# start of Rows
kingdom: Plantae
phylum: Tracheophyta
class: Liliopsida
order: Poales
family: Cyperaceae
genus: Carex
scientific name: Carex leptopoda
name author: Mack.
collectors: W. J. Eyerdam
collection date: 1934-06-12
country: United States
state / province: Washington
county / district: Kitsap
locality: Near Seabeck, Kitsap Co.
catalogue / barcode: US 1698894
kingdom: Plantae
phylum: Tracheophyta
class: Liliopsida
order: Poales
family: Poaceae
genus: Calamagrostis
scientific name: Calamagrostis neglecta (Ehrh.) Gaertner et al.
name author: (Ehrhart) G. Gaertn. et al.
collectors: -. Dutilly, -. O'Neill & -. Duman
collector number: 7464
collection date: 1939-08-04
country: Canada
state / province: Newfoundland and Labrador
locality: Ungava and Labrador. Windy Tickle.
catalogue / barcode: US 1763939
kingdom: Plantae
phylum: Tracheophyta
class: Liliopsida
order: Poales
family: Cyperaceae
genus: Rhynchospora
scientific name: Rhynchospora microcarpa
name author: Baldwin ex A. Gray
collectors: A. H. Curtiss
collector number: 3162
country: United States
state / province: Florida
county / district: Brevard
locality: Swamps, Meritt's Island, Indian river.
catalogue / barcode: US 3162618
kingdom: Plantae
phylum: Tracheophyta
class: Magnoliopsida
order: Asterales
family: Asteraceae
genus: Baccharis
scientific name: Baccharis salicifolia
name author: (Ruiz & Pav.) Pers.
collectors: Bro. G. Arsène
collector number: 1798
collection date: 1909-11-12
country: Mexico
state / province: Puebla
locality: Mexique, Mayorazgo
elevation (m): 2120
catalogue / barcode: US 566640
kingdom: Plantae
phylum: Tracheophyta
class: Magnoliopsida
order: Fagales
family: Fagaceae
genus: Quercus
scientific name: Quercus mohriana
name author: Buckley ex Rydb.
# end of Rows
Exercise description → Convert every line of the listing above into a JSON list of strings, one string per line, leaving out any blank lines.

Problem solution →
[
  "kingdom: Plantae",
  "phylum: Tracheophyta",
  "class: Liliopsida",
  "order: Poales",
  "family: Cyperaceae",
  "genus: Carex",
  "scientific name: Carex leptopoda",
  "name author: Mack.",
  "collectors: W. J. Eyerdam",
  "collection date: 1934-06-12",
  "country: United States",
  "state / province: Washington",
  "county / district: Kitsap",
  "locality: Near Seabeck, Kitsap Co.",
  "catalogue / barcode: US 1698894",
  "kingdom: Plantae",
  "phylum: Tracheophyta",
  "class: Liliopsida",
  "order: Poales",
  "family: Poaceae",
  "genus: Calamagrostis",
  "scientific name: Calamagrostis neglecta (Ehrh.) Gaertner et al.",
  "name author: (Ehrhart) G. Gaertn. et al.",
  "collectors: -. Dutilly, -. O'Neill & -. Duman",
  "collector number: 7464",
  "collection date: 1939-08-04",
  "country: Canada",
  "state / province: Newfoundland and Labrador",
  "locality: Ungava and Labrador. Windy Tickle.",
  "catalogue / barcode: US 1763939",
  "kingdom: Plantae",
  "phylum: Tracheophyta",
  "class: Liliopsida",
  "order: Poales",
  "family: Cyperaceae",
  "genus: Rhynchospora",
  "scientific name: Rhynchospora microcarpa",
  "name author: Baldwin ex A. Gray",
  "collectors: A. H. Curtiss",
  "collector number: 3162",
  "country: United States",
  "state / province: Florida",
  "county / district: Brevard",
  "locality: Swamps, Meritt's Island, Indian river.",
  "catalogue / barcode: US 3162618",
  "kingdom: Plantae",
  "phylum: Tracheophyta",
  "class: Magnoliopsida",
  "order: Asterales",
  "family: Asteraceae",
  "genus: Baccharis",
  "scientific name: Baccharis salicifolia",
  "name author: (Ruiz & Pav.) Pers.",
  "collectors: Bro. G. Arsène",
  "collector number: 1798",
  "collection date: 1909-11-12",
  "country: Mexico",
  "state / province: Puebla",
  "locality: Mexique, Mayorazgo",
  "elevation (m): 2120",
  "catalogue / barcode: US 566640",
  "kingdom: Plantae",
  "phylum: Tracheophyta",
  "class: Magnoliopsida",
  "order: Fagales",
  "family: Fagaceae",
  "genus: Quercus",
  "scientific name: Quercus mohriana",
  "name author: Buckley ex Rydb."
]